5)     We exhort the subcommittee to provide a whistleblower provision or a more definite reporting system for abuses in the fiduciary program.  A clear chain of command and expectations goes a long way toward reporting and fixing problems before they get worse.  There should at least be a requirement in the law for the Secretary to report on the steps VA employees, beneficiaries, and third parties can take to report malfeasance and misfeasance, so that the officials most able to fix the system can make the necessary changes.  

Thank you for this opportunity to present our views here today.

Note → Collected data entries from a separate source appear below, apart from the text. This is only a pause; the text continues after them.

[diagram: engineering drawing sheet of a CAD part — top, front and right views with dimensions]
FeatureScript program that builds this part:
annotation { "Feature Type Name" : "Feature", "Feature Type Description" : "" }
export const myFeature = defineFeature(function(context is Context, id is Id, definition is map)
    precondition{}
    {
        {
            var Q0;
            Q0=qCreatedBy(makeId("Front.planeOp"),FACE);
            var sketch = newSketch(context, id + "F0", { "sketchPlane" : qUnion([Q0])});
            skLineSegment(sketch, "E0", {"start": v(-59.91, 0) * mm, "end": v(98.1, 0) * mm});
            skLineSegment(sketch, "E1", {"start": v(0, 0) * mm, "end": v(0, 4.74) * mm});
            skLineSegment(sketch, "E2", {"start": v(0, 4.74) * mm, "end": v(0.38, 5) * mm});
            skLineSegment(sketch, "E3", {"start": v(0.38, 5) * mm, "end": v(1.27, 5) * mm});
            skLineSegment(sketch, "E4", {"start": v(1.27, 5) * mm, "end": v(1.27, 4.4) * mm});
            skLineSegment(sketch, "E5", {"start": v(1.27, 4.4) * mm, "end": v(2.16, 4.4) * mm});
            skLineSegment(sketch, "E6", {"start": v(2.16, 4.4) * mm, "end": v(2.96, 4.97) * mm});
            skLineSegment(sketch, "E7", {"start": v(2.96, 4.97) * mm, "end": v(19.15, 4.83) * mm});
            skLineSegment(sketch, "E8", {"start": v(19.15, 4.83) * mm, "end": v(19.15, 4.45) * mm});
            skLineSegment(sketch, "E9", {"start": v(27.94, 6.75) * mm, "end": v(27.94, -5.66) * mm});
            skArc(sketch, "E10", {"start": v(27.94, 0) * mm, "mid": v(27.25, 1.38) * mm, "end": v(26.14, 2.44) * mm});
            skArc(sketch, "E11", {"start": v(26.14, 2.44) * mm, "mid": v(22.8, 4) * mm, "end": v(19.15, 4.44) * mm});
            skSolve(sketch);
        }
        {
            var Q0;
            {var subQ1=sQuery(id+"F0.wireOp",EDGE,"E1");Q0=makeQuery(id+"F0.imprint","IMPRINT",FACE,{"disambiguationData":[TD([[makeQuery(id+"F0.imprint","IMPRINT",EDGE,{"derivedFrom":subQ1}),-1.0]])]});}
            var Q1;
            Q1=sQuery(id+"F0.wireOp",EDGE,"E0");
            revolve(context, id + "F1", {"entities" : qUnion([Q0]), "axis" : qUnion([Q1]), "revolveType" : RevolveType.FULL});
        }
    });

I will be happy to answer any questions.


Funding Statement

June 20, 2012

          The national organization Vietnam Veterans of America (VVA) is a non-profit veterans' membership organization registered as a 501(c) (19) with the Internal Revenue Service.  VVA is also appropriately registered with the Secretary of the Senate and the Clerk of the House of Representatives in compliance with the Lobbying Disclosure Act of 1995.

          VVA is not currently in receipt of any federal grant or contract, other than the routine allocation of office space and associated resources in VA Regional Offices for outreach and direct services through its Veterans Benefits Program (Service Representatives).  This is also true of the previous two fiscal years.

For Further Information, Contact:

          Executive Director of Policy and Government Affairs

          Vietnam Veterans of America

          (301) 585-4000, extension 127

Lauren Kologe, Esq., is Deputy Director of the Veterans Benefits Program on the National Staff of Vietnam Veterans of America.  She has worked for VVA since 2008, representing veterans in claims before the Veterans Benefits Administration and the Board of Veterans Appeals.  She is responsible for training and supervision of service officers and appellate attorneys for Vietnam Veterans of America.  She also monitors agency policy and rule-making on veterans benefits related issues.

Ms. Kologe is a graduate of American University’s Washington College of Law (J.D. 2007) and the Pennsylvania State University (B.S. 2004).  She is licensed to practice law in the State of Maryland and before the United States Court of Appeals for Veterans Claims.  Although not a veteran herself, her father served honorably in the U.S. Army in Germany, and extended family members served in World War II (Pacific Theater), the Korean Conflict, and in the Persian Gulf.